The legislative package also intends to strengthen the concealed carry permitting process by adding the requirement applicants must demonstrate “good moral character” in order to obtain a license. They also must do an in-person interview with a licensing officer and submit materials including the names and contact information of their spouse or partner, five character references and a list of all their social media accounts from the past three years.

Additionally, applicants can’t have committed third degree assault, misdemeanor driving under the influence or menacing over the past five years.

The legislation also changed language in a bill passed earlier this year that banned certain kinds of bullet-proof vests to include steal-plated body armor.

In addition to pushing back on the constitutionality of the package, Senate Republicans also decried the Democratic supermajority’s urgency in moving to pass the bills. GOP state Senators Daniel Stec (R–Adirondack region) and Thomas O’Mara (R–Southern Tier) both said Democrats rushed the bills onto the floor only 12 hours after they were written and didn’t wait the constitutionally required three-day aging period.

“What is the necessity of waiving the three-day constitutional waiting period to approve a bill in the legislature?” O’Mara asked. “Why are we doing this today, and less than 12 hours of having this bill in our hands, and having no opportunity for the public to weigh in on this?”

Kavanagh responded that the process had to move quickly, even though the bills won’t take effect until September, given the recency of the court ruling. And also to give gun permit holders enough time to read up on all of the changes made.

The Senate also passed the Equality Amendment, which adds several protected classes under the state constitution including race, disability, sex, gender identity, pregnancy and “pregnancy outcomes.” The bill passed by a 49-14 vote with seven senate Republicans voting in favor.

In order for an amendment to be added to the constitution, it must be passed by two consecutive sessions of the state legislature and then approved by a state-wide referendum vote. If the amendment passes both now and next session, it could be on the ballot in 2023 or 2024.

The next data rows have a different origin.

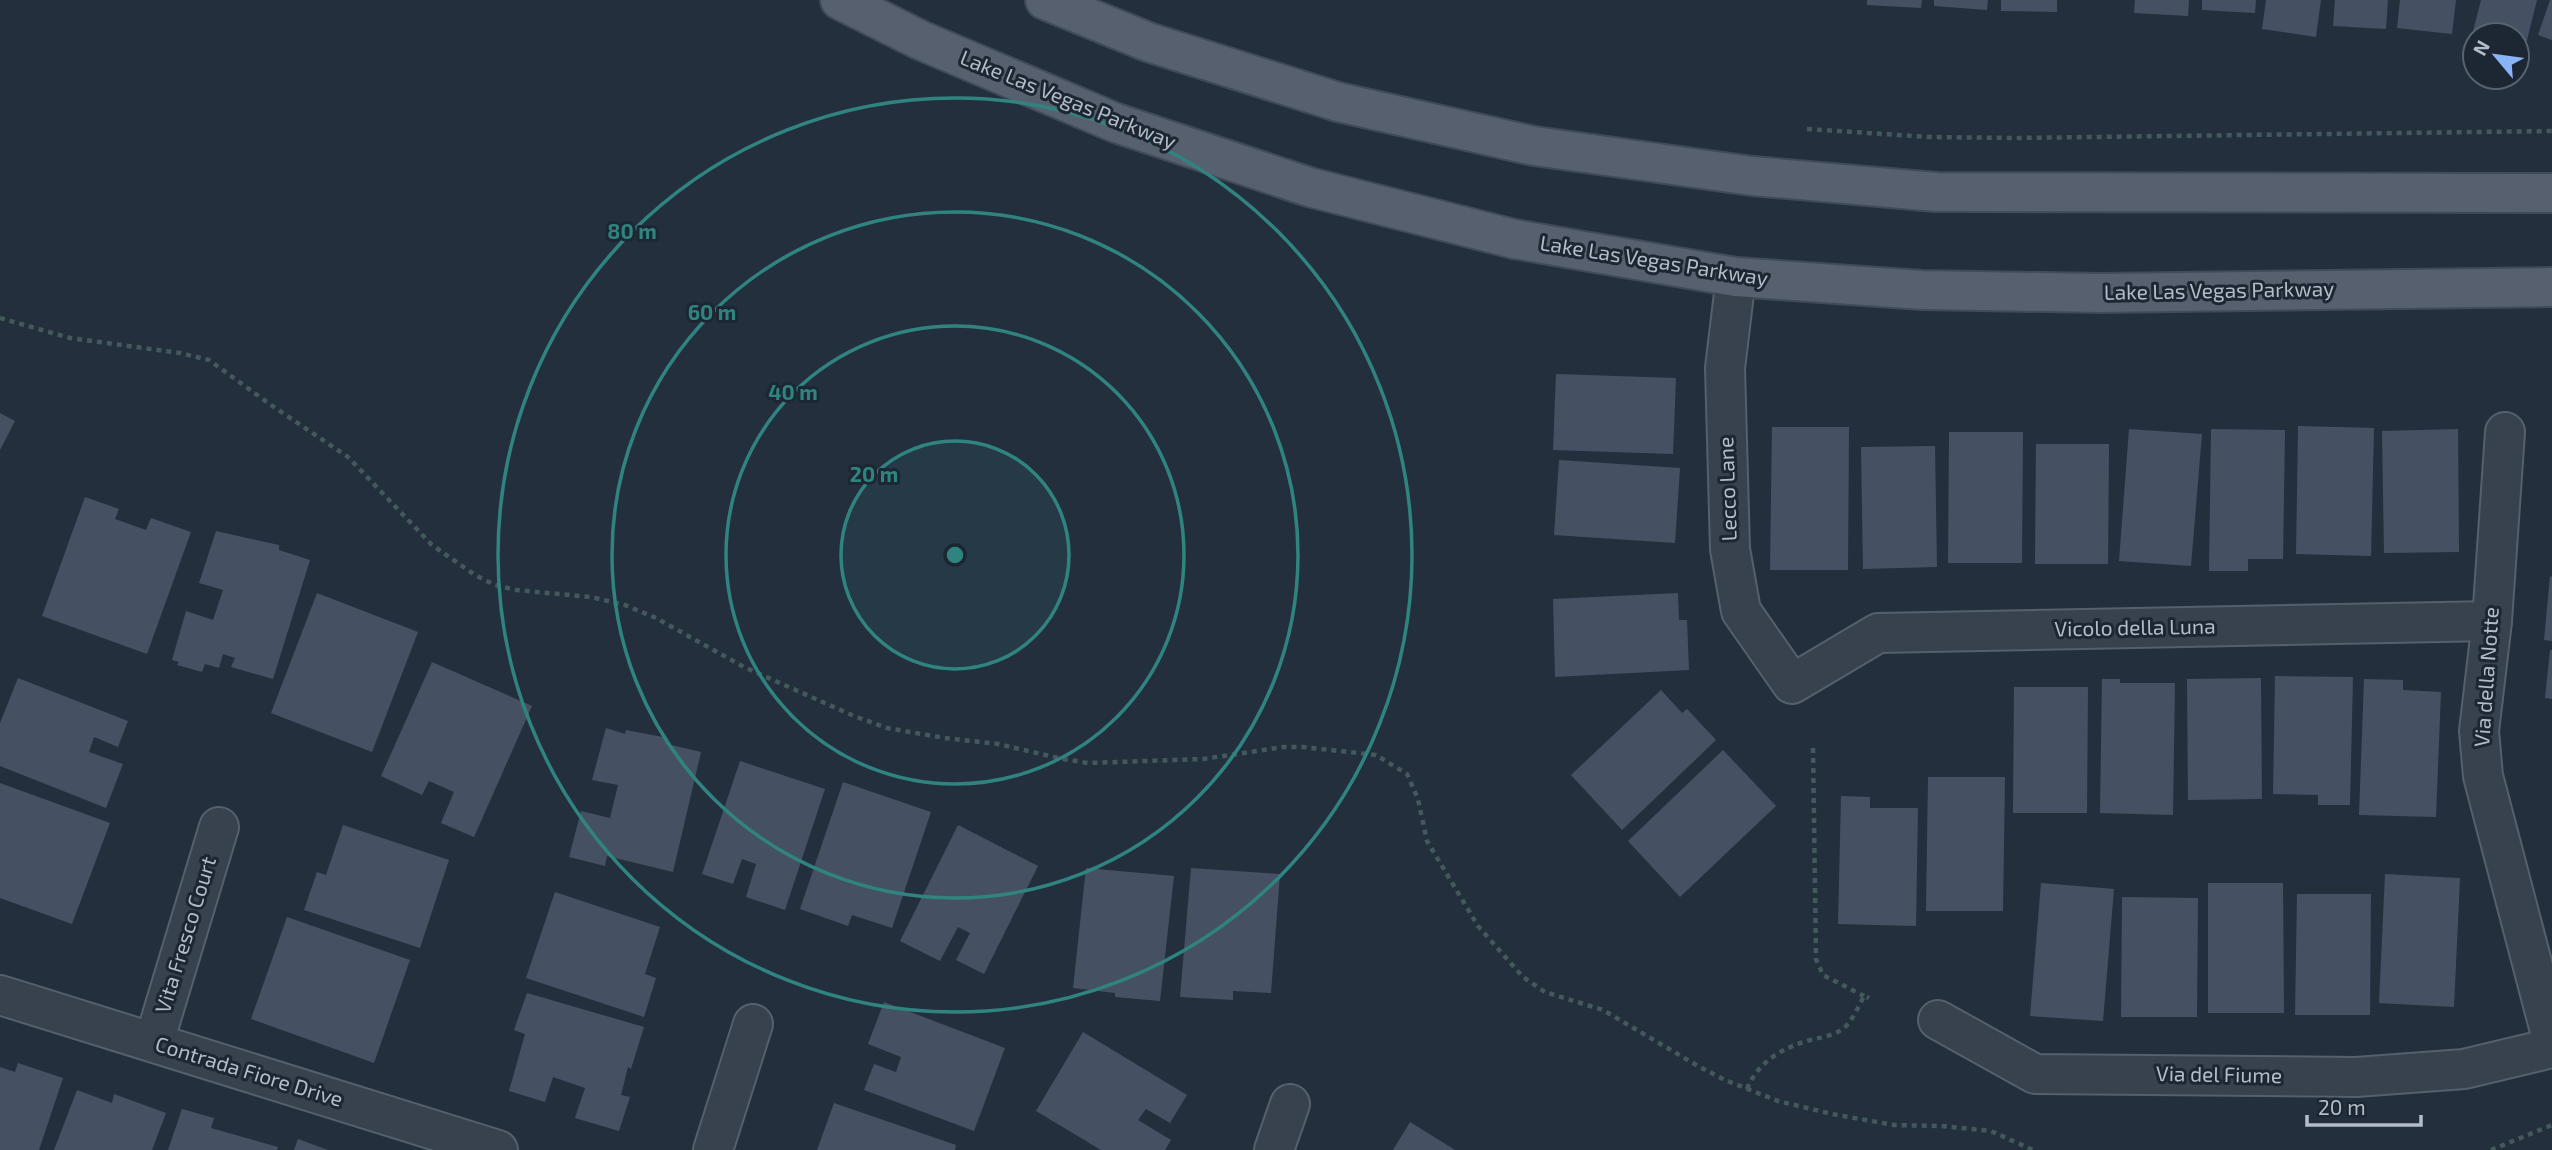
<svg xmlns="http://www.w3.org/2000/svg" width="2552" height="1150" font-family="'Exo 2',sans-serif">
<style>
.building{fill:#455162}
.lines{fill:none;stroke-linecap:round;stroke-linejoin:round}
.minor-casing{stroke:#565f6c;stroke-width:42}
.major-casing{stroke:#414a57;stroke-width:42}
.path{stroke:#44595c;stroke-width:4.5;stroke-dasharray:5 5;stroke-linecap:butt}
.minor{stroke:#38414e;stroke-width:38}
.major{stroke:#56606e;stroke-width:38}
.ring{fill:none;stroke:#308480;stroke-width:3.5}
.labels{text-anchor:middle;stroke-width:6;stroke-linejoin:round;paint-order:stroke}
.street-label{font-size:21px;fill:#b4bcc9;stroke:#1d2633}
.centre{fill:#308480;stroke:#1d2633;stroke-width:3.5}
.ring-label{font-size:21px;text-anchor:middle;font-weight:bold;fill:#308480;stroke:#1d2633;stroke-width:6;stroke-linejoin:round;paint-order:stroke}
</style>
<rect width="100%" height="100%" fill="#242f3e"/>
<g class="building">
<path d="M1867 0H1922L1921 8 1867 5Z"/>
<path d="M1934 0H1988L1987 10 1934 6Z"/>
<path d="M2001 0H2057V12L2001 11Z"/>
<path d="M2135 0H2189L2188 16 2134 13Z"/>
<path d="M2202 0H2256L2255 13 2202 10Z"/>
<path d="M2266 0H2321L2316 37 2262 29Z"/>
<path d="M2335 0H2388L2386 29 2333 26Z"/>
<path d="M2400 0H2456L2452 34 2397 28Z"/>
<path d="M2481 0H2537L2526 44 2517 42V35H2489L2473 31Z"/>
<path d="M2550 0H2552V40L2538 35Z"/>
<path d="M1556 374 1676 378 1673 454 1553 450Z"/>
<path d="M0 413 15 421 0 450Z"/>
<path d="M2298 426 2374 428 2371 556 2296 554Z"/>
<path d="M1772 427H1849L1848 570H1770Z"/>
<path d="M2129 429 2202 434 2191 566 2119 561Z"/>
<path d="M2211 429 2285 430 2283 559H2248V571H2209Z"/>
<path d="M2458 429 2459 552 2384 553 2382 431Z"/>
<path d="M1949 432H2023L2022 563H1948Z"/>
<path d="M2036 444H2109L2108 564H2035Z"/>
<path d="M1935 446 1937 567 1863 569 1861 447Z"/>
<path d="M1559 460 1680 468 1675 543 1554 535Z"/>
<path d="M85 497 119 509 115 519 146 530 151 518 191 532 147 654 42 616Z"/>
<path d="M216 531 279 545V550L310 560 273 679 231 667 235 658 223 654 219 668 205 664 202 672 177 665 179 662 172 660 186 611 213 620 223 590 199 583Z"/>
<path d="M2550 576 2552 577V641L2544 640Z"/>
<path d="M317 593 418 632 372 752 271 713Z"/>
<path d="M1678 593 1679 620H1687L1689 670 1555 677 1553 599Z"/>
<path d="M2550 650H2552V699L2545 698Z"/>
<path d="M432 662 532 706 474 837 441 823 454 792 429 781 422 795 381 776Z"/>
<path d="M2275 676 2353 677 2350 805H2318V795L2273 794Z"/>
<path d="M18 678 128 721 118 747 94 737 89 752 123 764 106 808 0 766V723Z"/>
<path d="M2261 678 2262 799 2188 800 2187 679Z"/>
<path d="M2102 679H2120V683H2175L2173 815 2100 813Z"/>
<path d="M2364 679 2403 680V690L2441 692 2436 817 2359 815Z"/>
<path d="M2014 687H2088L2087 813H2013Z"/>
<path d="M1661 690 1682 713 1687 709 1716 740 1622 830 1571 775Z"/>
<path d="M606 728 625 734 626 730 668 738 667 744 701 752 673 872 607 856 605 866 569 857 581 811 610 818 618 785 592 780Z"/>
<path d="M1723 750 1776 806 1680 897 1628 841Z"/>
<path d="M740 761 825 789 785 910 746 897 756 864 742 859 733 884 702 874Z"/>
<path d="M1928 777H2005L2003 911H1926Z"/>
<path d="M843 782 931 812 892 928 852 915 848 926 800 909Z"/>
<path d="M0 783 110 823 72 924 0 898Z"/>
<path d="M1841 796 1870 797V808H1918L1916 926 1838 924Z"/>
<path d="M343 825 449 860 420 948 304 910 317 872 326 875Z"/>
<path d="M958 825 1038 866 984 974 956 960 970 933 958 927 940 961 900 941Z"/>
<path d="M1086 868 1174 876 1160 1001 1115 997V993L1073 988Z"/>
<path d="M1191 868 1280 874 1271 993 1233 991V1000L1180 997Z"/>
<path d="M2385 874 2460 878 2454 1007 2379 1003Z"/>
<path d="M2041 883 2114 889 2103 1021 2030 1016Z"/>
<path d="M2208 883H2283L2284 1013H2208Z"/>
<path d="M555 892 660 927 645 974 656 978 644 1017 526 978Z"/>
<path d="M2297 894H2371L2370 1015H2295Z"/>
<path d="M2122 897 2198 898 2197 1017H2121Z"/>
<path d="M287 917 410 960 374 1063 251 1019Z"/>
<path d="M527 993 644 1027 631 1069 628 1067 621 1095 630 1097 619 1131 575 1118 585 1088 553 1077 545 1102 509 1091 525 1034 514 1030Z"/>
<path d="M884 1002 1005 1048 974 1131 864 1090 874 1064 896 1072 901 1057 868 1044Z"/>
<path d="M1083 1032 1187 1095 1170 1123 1146 1109 1138 1120 1171 1140 1165 1150H1101L1036 1111Z"/>
<path d="M18 1063 63 1078 39 1150H0V1067L15 1072Z"/>
<path d="M77 1090 112 1103 114 1094 166 1113 152 1150H54Z"/>
<path d="M834 1103 956 1145 955 1150H817Z"/>
<path d="M182 1109 214 1118 211 1128 278 1147 277 1150H168Z"/>
<path d="M1410 1122 1455 1150H1393Z"/>
<path d="M298 1139 328 1150H294Z"/>
</g>
<g class="lines">
<g class="minor-casing">
<g id="minor">
<path d="M1736 277 1725 368 1730 549 1741 611 1792 684 1878 633 2492 621"/>
<path d="M2505 432 2492 621 2479 731 2483 776 2552 1039"/>
<path d="M0 995 498 1150"/>
<path d="M1938 1020 2035 1074 2356 1077 2464 1069 2552 1048"/>
<path d="M154 1042 219 827"/>
<path d="M713 1150 753 1024"/>
<path d="M1274 1150 1290 1104"/>
</g>
</g>
<g class="major-casing">
<g id="major">
<path d="M840 0 920 40 1116 123 1309 187 1514 239 1736 277 1922 290 2100 293 2552 287"/>
<path d="M1045 0 1148 42 1338 102 1534 146 1752 176 1936 192 2552 193"/>
</g>
</g>
<g class="path">
<path d="M1807 129 1929 137 2016 138 2552 131"/>
<path d="M0 318 70 338 180 353 209 360 271 405 348 457 432 545 475 575 495 585 516 590 591 597 625 605 656 618 744 667 854 716 887 728 945 738 998 744 1063 759 1088 763 1203 759 1284 747H1303L1376 755 1407 774 1418 799 1427 841 1478 926 1523 977 1545 992 1603 1010 1698 1066 1725 1080 1778 1101 1832 1114 1894 1125 1941 1126 1991 1131 2033 1150"/>
<path d="M1813 748 1816 959 1823 975 1864 996"/>
<path d="M1747 1089C1759 1060 1784 1047 1814 1039 1824 1037 1835 1035 1844 1028 1853 1020 1858 1007 1864 996L1869 998"/>
<path d="M2491 1150 2552 1125"/>
</g>
<use href="#minor" class="minor"/>
<use href="#major" class="major"/>
</g>
<circle cx="955" cy="555" r="114" fill="#308480" fill-opacity=".12"/>
<g class="ring">
<circle cx="955" cy="555" r="114"/>
<circle cx="955" cy="555" r="229"/>
<circle cx="955" cy="555" r="343"/>
<circle cx="955" cy="555" r="457"/>
</g>
<g class="labels">
<g class="street-label">
<text transform="translate(1068 100) rotate(22)" y="7">Lake Las Vegas Parkway</text>
<text transform="translate(1654 261) rotate(9)" y="7">Lake Las Vegas Parkway</text>
<text transform="translate(2219 291) rotate(-1)" y="7">Lake Las Vegas Parkway</text>
<text transform="translate(1728 489) rotate(-92)" y="7">Lecco Lane</text>
<text transform="translate(2135 628) rotate(-1)" y="7">Vicolo della Luna</text>
<text transform="translate(2487 677) rotate(-86)" y="7">Via della Notte</text>
<text transform="translate(186 935) rotate(-73)" y="7">Vita Fresco Court</text>
<text transform="translate(249 1072) rotate(17)" y="7">Contrada Fiore Drive</text>
<text transform="translate(2219 1075) rotate(1)" y="7">Via del Fiume</text>
</g>
</g>
<circle cx="955" cy="555" r="10" class="centre"/>
<g class="ring-label">
<text x="632" y="239">80 m</text>
<text x="712" y="320">60 m</text>
<text x="793" y="400">40 m</text>
<text x="874" y="482">20 m</text>
</g>
<g transform="translate(2496 56) rotate(299)"><circle r="33" fill="#1d2633" stroke="#59626f" stroke-width="2"/>
<path d="M0-5L12 26L0 18L-12 26Z" fill="#8ab4f8"/>
<text y="-10" font-size="19" font-weight="bold" text-anchor="middle" fill="#b4bcc9">N</text>
</g>
<path d="M2307 1115v10h114v-10" fill="none" stroke="#b4bcc9" stroke-width="3.5"/>
<text x="2318" y="1115" font-size="21" fill="#b4bcc9" stroke="#1d2633" stroke-width="5" paint-order="stroke">20 m</text>
</svg>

“The reversal of Roe v. Wade made it clear that New York State must continue to stand up and be a national leader to protect women and individual rights,” the majority leader said. “That is why we are proactively codifying broader equal rights under the law and ensuring the constitutional right to abortion and contraception in New York. This is a massive step forward for our state while others move backwards, and an important stance against the Supreme Court’s attacks on our rights.”

This report was updated to reflect new developments after post time.